UK Man Convicted For Wi-Fi Piggybacking
CatrionaMcM tips us to a BBC story reporting that Gregory Straszkiewicz, a UK resident, was fined £500 and sentenced to a conditional discharge for 12 months after being caught using a laptop from a car parked outside somebody else's house. '[H]e was prosecuted under the Communications Act and found guilty of dishonestly obtaining an electronic communications service.' A separate BBC story notes that two other people in England were arrested and cautioned for sharing Wi-Fi uninvited.
So if you forget to lock your car or house door, you are inviting people in as well?
I tried to stand by your window to read my book using your light. The window let me. Does this mean I automatically get the right to use your light? Technically possible != illegal.
I dunno ... but frankly, the reason I close my access point is the same reason I keep my front door locked.
The higher the technology, the sharper that two-edged sword.
The following is hypothetical, I do not have details of the specific case.
He was passing and his phone went. In the UK, it is illegal to drive while talking on a handheld mobile phone, so like a good citizen, he pulled over and answered the call. After the call he pulled out his laptop to type up some notes from the call while they were still fresh in his mind. Meanwhile Windows helpfully connects to a nearby open wireless AP nearby.

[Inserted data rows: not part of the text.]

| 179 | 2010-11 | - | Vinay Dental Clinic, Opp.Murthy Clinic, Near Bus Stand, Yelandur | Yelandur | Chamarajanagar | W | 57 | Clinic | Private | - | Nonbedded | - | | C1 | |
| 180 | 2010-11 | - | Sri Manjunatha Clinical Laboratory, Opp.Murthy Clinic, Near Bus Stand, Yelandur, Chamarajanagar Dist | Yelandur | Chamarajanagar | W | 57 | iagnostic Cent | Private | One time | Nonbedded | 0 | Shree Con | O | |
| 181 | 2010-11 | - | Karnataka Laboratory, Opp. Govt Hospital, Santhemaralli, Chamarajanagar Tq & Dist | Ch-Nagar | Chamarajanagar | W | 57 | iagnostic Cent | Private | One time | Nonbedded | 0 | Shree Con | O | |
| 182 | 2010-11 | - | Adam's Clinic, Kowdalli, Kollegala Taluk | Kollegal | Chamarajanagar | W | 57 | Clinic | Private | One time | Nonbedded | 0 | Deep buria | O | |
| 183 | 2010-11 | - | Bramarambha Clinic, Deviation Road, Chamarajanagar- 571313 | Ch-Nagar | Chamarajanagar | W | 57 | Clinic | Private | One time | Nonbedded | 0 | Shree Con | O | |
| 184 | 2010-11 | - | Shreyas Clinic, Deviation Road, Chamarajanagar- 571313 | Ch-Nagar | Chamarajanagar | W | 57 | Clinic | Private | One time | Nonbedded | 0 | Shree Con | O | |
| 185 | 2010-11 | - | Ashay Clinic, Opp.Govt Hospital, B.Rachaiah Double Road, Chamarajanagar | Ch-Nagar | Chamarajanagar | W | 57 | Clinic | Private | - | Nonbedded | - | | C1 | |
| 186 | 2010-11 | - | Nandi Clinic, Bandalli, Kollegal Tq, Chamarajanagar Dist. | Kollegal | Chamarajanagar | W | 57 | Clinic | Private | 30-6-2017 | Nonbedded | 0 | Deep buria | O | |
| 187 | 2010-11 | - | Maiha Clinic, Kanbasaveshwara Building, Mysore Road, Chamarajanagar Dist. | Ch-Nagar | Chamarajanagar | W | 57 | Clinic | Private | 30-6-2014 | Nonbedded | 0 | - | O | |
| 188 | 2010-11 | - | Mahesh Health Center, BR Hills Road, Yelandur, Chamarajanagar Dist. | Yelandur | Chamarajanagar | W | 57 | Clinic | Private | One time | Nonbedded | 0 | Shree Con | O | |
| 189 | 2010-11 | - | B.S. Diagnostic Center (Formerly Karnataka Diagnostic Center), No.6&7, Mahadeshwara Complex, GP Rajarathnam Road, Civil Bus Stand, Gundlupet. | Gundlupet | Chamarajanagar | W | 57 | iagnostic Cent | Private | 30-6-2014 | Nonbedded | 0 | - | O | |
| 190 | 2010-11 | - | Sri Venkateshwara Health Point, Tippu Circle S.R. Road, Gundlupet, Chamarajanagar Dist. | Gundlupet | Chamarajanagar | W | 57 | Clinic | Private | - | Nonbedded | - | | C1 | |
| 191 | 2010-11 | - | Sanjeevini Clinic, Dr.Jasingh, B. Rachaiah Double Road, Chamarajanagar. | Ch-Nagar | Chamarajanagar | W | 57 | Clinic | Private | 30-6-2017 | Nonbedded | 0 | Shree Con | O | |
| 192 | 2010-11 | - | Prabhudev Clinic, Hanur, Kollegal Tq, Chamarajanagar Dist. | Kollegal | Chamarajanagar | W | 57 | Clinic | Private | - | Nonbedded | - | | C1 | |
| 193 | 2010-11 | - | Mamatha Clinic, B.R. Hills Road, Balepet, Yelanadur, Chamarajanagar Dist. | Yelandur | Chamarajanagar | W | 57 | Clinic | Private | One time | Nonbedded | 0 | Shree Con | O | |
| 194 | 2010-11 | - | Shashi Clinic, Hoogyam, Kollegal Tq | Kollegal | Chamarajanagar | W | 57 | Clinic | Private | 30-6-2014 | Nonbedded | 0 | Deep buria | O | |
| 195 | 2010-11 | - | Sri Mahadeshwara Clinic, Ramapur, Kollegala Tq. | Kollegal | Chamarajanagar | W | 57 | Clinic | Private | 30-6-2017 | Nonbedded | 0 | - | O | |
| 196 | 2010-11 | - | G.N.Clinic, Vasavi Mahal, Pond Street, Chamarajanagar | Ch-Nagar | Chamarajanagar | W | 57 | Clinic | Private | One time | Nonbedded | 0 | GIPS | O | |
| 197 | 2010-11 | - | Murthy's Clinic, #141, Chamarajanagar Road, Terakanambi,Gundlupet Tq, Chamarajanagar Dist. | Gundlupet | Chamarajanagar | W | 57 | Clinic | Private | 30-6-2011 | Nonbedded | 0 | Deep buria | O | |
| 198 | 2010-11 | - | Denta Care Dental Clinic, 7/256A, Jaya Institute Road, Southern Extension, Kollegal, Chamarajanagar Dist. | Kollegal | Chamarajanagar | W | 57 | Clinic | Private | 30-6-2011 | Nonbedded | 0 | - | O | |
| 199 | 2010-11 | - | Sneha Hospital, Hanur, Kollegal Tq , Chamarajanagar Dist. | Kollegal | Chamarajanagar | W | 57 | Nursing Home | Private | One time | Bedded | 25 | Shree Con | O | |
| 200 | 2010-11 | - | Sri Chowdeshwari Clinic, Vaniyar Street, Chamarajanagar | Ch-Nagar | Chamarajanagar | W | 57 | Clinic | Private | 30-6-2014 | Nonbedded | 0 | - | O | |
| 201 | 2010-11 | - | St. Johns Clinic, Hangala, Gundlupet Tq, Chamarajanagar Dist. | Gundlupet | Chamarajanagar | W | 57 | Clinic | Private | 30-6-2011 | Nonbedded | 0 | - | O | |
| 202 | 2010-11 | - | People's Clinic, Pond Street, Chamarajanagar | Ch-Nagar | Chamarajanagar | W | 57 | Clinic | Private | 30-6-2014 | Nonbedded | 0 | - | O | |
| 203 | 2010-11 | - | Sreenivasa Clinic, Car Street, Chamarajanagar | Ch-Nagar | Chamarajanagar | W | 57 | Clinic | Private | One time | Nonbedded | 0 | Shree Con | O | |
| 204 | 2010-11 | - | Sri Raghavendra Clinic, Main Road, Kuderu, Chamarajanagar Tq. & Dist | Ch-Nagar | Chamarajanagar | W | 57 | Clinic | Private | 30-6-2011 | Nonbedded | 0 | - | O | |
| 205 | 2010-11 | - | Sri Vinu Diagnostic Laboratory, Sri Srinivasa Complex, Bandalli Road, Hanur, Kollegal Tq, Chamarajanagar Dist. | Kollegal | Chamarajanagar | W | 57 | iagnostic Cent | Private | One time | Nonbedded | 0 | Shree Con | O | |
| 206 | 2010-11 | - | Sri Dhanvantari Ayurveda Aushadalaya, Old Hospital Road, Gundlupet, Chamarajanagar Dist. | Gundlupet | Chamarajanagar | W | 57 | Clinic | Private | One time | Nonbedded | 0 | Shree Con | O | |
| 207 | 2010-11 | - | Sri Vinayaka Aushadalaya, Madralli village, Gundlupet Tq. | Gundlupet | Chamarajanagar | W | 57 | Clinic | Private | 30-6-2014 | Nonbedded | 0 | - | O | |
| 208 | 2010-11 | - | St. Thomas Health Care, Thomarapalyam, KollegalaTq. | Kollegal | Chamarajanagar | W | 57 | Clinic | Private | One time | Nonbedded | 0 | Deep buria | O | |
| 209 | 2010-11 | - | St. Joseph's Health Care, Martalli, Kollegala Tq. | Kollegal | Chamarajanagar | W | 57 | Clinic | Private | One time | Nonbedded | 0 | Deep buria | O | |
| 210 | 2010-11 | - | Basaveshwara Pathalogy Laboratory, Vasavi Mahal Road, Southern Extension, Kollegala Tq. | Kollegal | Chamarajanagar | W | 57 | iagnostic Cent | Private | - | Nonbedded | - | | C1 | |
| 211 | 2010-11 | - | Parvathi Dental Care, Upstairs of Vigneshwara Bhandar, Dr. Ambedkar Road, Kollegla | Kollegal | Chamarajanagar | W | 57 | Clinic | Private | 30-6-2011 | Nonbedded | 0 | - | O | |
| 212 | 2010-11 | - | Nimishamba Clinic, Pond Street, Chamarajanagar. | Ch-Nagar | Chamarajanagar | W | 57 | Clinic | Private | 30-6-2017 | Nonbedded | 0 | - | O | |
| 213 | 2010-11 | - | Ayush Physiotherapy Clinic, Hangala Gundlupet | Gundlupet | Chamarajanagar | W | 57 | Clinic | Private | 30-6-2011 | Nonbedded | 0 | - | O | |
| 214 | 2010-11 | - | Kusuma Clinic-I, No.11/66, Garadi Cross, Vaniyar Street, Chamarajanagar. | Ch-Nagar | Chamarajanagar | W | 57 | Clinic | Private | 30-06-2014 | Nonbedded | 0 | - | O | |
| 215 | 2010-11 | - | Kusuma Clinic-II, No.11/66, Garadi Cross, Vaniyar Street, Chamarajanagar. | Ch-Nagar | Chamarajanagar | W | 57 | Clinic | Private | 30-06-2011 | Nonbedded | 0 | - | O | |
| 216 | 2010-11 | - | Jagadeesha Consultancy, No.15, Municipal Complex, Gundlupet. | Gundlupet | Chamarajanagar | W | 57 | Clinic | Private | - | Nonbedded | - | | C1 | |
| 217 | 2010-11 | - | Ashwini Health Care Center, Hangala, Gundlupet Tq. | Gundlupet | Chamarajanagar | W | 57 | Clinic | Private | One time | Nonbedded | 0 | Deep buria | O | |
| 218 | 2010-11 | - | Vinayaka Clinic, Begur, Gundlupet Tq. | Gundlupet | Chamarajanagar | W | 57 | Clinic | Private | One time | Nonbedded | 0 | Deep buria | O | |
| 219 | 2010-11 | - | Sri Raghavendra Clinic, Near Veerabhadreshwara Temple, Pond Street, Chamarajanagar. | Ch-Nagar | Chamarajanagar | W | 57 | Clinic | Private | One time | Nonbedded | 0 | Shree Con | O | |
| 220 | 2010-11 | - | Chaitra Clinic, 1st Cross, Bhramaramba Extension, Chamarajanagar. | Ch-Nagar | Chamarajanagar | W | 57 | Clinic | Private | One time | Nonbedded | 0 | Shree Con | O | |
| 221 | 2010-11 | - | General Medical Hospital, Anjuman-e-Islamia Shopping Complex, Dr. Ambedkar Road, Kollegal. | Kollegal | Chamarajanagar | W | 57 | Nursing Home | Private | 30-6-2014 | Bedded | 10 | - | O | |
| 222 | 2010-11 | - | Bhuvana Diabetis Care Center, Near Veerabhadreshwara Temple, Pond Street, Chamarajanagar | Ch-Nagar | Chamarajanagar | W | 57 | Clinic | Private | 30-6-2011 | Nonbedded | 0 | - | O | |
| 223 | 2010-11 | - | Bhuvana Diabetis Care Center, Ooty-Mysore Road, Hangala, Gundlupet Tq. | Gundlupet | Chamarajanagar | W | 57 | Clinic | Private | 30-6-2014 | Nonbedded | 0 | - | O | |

Of course it's more likely that he was parked outside the same property for a couple of hours every night, and the police only acted after they got sick of taking calls from the AP's owner. But like I say, I don't actually know the details here, so like the rest of the posters on Slashdot, I can only speculate.
Hey, did anyone notice the date attached to this 'story'?
Last Updated: Thursday, 28 July 2005, 08:51 GMT 09:51 UK
Was this submitted as a joke, as a troll or what?